Chang Xu successfully defended her Ph.D. Thesis at CECA on June 5, 2017. Congratulations!
For more information (in Chinese), please refer to: http://ceca.pku.edu.cn/news.php?action=detail&article_id=688
Title: Automatic Analysis and Optimization for Complicated Hardware Design Flow
Abstract: According to the 2015 International Technology Roadmap for Semiconductors (ITRS), with 50 years of continuous miniaturization, the size of transistor will likely be halted in five years. What’s worse, the improvement of chip frequency (commonly driven by transistor size reduction) becomes less effective. In order to continuously improve computing capacity, people seek solutions from another dimension. Customizable domain-specific computing attracts lots of attentions, which uses heterogeneous computing resources such as Field Programmable Gate Array (FPGA) to accelerate domain-specific applications. Due to the inherent parallelism, programmability, low power and low delay, FPGA provides great performance in many areas such as data center, cloud computing and 5G network. It becomes popular even for software engineers to implement hardware designs on FPGA.
Hardware design is a complicated process that relies heavily on Electronic Design Automation (EDA) technology. EDA technology plays an important role in improving design efficiency and doability, in achieving design objectives and meeting complex design constraints and in providing a good user experience. EDA technology includes a series of complicated optimization steps such as high-level synthesis, logical synthesis and physical design. The complexity of EDA process comes not only from the fact that each step has complex optimization goals and constraints, which is usually an NP-hard problem. But also in the various steps are interactive. Sometimes people need to pre-consider the post-stage’s objectives. And the top-down or bottom-up information passing is necessary.

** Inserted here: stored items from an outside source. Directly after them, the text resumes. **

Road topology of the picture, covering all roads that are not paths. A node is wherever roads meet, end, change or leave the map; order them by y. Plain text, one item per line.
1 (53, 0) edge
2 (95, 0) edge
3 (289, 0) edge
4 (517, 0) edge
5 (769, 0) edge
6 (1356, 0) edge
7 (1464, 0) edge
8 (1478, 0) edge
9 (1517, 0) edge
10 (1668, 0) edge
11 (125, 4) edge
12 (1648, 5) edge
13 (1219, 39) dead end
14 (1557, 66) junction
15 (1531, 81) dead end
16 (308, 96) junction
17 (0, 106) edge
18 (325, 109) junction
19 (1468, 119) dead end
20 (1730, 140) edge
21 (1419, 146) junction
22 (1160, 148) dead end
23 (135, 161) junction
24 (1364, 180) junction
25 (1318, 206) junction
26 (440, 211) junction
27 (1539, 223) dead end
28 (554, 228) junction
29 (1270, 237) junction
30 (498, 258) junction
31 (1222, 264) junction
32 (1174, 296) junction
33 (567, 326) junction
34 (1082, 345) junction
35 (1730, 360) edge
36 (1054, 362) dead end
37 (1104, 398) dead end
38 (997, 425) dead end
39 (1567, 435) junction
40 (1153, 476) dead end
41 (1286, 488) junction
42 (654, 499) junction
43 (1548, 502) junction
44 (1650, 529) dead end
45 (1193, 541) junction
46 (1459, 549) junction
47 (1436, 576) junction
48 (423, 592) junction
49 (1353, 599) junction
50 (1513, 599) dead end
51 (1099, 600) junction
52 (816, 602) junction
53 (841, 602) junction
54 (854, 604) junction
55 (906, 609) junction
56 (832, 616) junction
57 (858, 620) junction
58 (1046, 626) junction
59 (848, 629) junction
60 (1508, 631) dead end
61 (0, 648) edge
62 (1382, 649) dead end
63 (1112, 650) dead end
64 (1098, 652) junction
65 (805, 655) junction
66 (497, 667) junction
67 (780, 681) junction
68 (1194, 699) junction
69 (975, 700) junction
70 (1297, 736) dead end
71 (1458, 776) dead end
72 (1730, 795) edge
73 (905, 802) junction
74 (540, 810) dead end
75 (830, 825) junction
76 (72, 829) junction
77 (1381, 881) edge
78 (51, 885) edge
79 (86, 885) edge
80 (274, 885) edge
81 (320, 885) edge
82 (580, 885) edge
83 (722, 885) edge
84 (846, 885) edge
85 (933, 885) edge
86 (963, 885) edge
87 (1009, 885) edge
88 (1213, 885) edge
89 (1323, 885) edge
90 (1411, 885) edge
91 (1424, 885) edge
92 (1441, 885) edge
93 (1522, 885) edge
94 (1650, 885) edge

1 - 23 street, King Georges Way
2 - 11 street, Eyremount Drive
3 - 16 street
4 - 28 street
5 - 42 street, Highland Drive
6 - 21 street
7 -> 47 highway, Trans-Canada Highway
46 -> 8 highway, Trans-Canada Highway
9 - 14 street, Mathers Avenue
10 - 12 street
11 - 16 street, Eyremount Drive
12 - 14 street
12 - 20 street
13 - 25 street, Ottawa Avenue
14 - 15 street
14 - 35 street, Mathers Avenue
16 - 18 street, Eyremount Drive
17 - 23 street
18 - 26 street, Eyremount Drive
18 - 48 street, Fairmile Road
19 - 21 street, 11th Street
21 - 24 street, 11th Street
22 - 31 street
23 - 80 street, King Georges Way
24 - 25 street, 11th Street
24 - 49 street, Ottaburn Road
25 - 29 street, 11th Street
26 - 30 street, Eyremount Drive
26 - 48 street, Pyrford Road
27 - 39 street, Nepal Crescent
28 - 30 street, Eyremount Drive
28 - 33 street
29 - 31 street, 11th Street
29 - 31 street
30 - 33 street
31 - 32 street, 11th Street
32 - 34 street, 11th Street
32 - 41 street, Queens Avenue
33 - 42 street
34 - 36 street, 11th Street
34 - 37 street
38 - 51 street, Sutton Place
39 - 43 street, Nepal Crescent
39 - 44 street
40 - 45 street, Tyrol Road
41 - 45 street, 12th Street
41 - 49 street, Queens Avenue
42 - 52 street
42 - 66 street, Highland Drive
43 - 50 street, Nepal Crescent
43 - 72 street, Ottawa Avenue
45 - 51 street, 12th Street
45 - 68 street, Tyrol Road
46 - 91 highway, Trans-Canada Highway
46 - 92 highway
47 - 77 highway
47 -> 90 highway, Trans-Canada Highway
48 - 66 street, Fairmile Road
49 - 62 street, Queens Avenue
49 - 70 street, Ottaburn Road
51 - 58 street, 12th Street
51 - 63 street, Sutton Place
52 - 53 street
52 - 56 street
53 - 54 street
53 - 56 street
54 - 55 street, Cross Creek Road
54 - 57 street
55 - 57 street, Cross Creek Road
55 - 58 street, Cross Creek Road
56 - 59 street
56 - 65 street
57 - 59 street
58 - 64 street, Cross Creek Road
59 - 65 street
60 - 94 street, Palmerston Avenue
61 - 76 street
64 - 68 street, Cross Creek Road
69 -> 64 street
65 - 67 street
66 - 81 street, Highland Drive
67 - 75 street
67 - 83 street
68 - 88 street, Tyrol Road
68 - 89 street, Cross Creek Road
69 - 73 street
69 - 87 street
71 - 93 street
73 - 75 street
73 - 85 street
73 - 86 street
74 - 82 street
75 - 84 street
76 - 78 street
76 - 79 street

The complexity of EDA problem poses a lot of difficulty for EDA experts, and sometimes they have to rely on experience or heuristic information to make decisions. But the complex design process also brings an enormous optimization space. Previous researches lack quantitative analysis and optimization. While we believe that the analysis and optimization of the design flow can bring a huge performance benefit. On one hand, quantitative analysis and optimization can help EDA specialists make decisions. On the other hand, automatic tools help users who do not have much experience of hardware design achieve better performance.
Specifically, contributions and innovations of this thesis are summarized as follows:
• Quantitative Analysis of the Impacts of FPGA Heterogeneity on Placement Algorithms. Modern FPGAs are heterogeneous containing more than one type of resources. The effects of FPGA heterogeneity on placement algorithms are unknown. Since the placement problem is an NP-hard problem, we do not know the optimal wirelength. In this paper, we present a method to construct synthetic benchmarks with known optimal wirelength. This paper quantifies the effect of architecture heterogeneity and the netlist heterogeneity on placement algorithm. And we evaluate the existing placement tools to demonstrate the existence of room to improve. Our synthetic benchmarks are open source to release for placement algorithm researchers to evaluate the quality of their placement algorithms.
• Post-placement Multi-bit Flip-flop Clustering. Power consumption is a critical design metric in hardware design, especially for mobile platform. Multi-bit Flip-flop (MBFF) is an emerging technology, which is proven to be quite promising for power reduction. In this paper, we propose an analytical method for MBFF clustering, which can be integrated in the post-placement step. With this method we can achieve significant reduction of power consumption and wirelength without affecting the timing performance.
• A Parallel Autotuner for EDA Flow. The EDA flow contains a series of complex steps that expose a huge parameter space for users to tune. These parameters have a significant impact on the timing performance, resource utilization, power consumption, and routability. The search space is enormous, making the manual exploration unrealistic. In this work, we propose an automatic adjustment method to assist users in setting parameters. Since the EDA process is time-consuming, we then propose a parallel search technology by doing the search space partitioning and the intelligent computing resource allocation. The experimental results show that the parameters autotuning can also bring a significant improvement in performance without spending much effort on code optimization.
In this thesis, we present several automatic analysis and optimization tools that can not only help EDA experts make decisions but help users improve design qualities. Research outputs of this thesis have been published in several well-known international conferences in EDA field. Besides, several research outputs are open sourced to release. It is expected to promote the development of current hardware design process.